Records from a data source
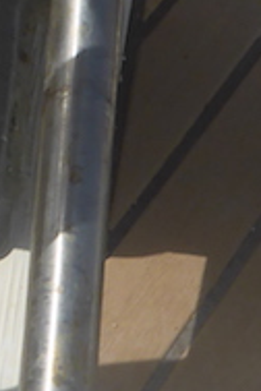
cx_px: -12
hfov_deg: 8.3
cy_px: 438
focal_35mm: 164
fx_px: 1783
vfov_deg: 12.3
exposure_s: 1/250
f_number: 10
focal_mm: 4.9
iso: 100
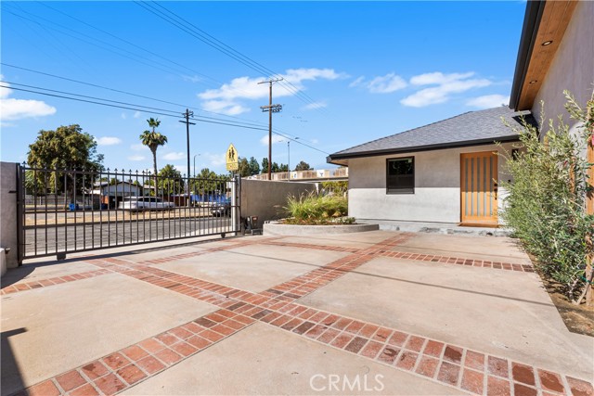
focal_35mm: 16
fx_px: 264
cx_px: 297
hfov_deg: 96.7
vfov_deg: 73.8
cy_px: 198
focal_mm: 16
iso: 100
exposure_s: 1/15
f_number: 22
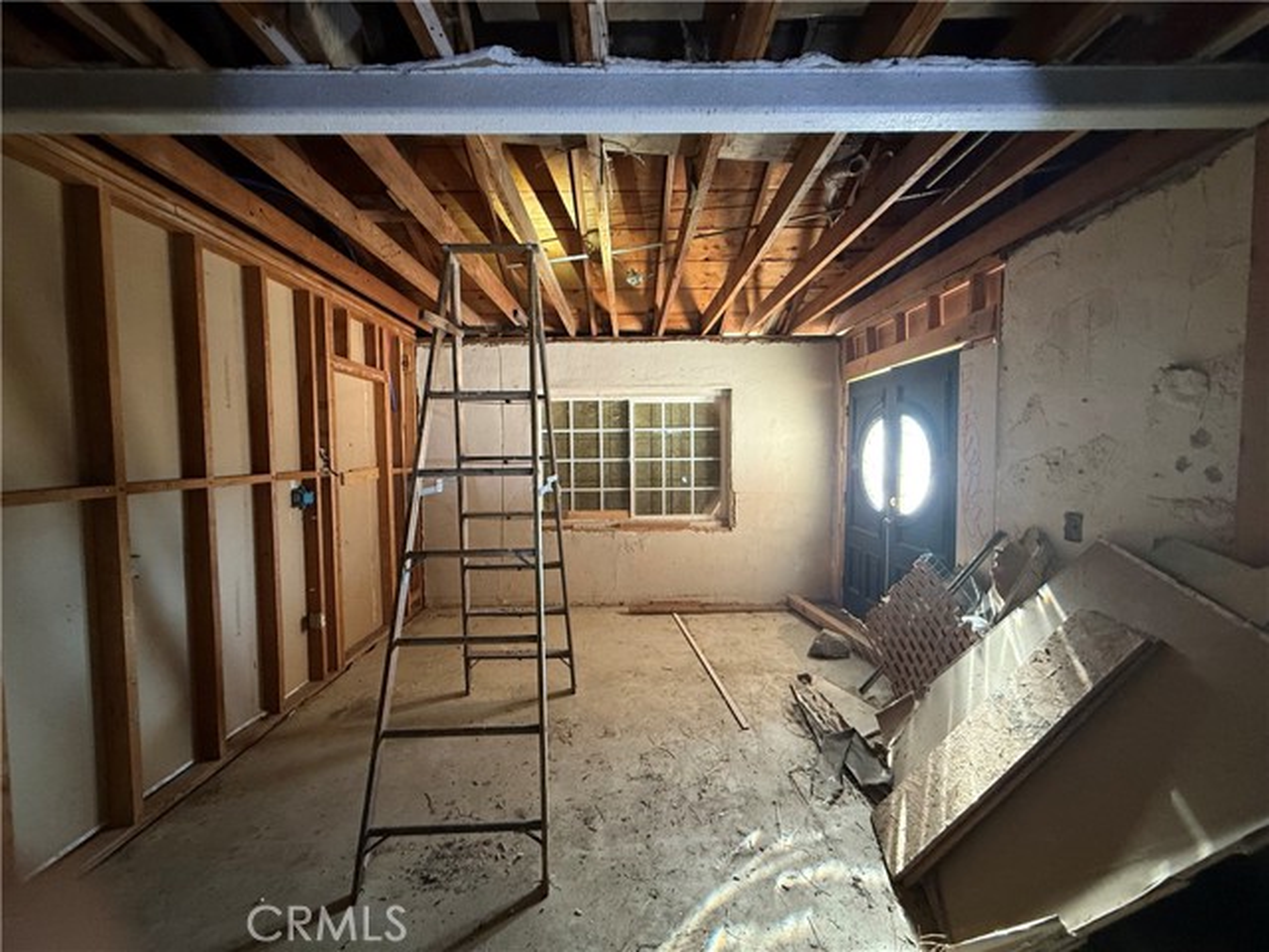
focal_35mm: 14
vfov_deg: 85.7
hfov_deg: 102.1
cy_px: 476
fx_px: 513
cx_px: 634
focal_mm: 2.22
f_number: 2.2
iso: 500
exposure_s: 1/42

--

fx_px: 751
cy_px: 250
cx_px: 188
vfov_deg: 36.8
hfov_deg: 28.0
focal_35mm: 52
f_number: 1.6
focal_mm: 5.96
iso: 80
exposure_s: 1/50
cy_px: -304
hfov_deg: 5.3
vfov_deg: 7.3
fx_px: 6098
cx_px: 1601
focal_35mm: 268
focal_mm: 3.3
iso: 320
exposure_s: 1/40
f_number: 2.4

* * *

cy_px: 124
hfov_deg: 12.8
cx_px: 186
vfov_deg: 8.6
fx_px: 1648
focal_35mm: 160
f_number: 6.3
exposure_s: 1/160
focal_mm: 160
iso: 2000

### Assigned task
Would you output, from the records above, exactly the run of lines that starts at the line containing "focal_35mm: 14" and ends at the line containing "exposure_s: 1/42", and only that run?

### Exercise response
focal_35mm: 14
vfov_deg: 85.7
hfov_deg: 102.1
cy_px: 476
fx_px: 513
cx_px: 634
focal_mm: 2.22
f_number: 2.2
iso: 500
exposure_s: 1/42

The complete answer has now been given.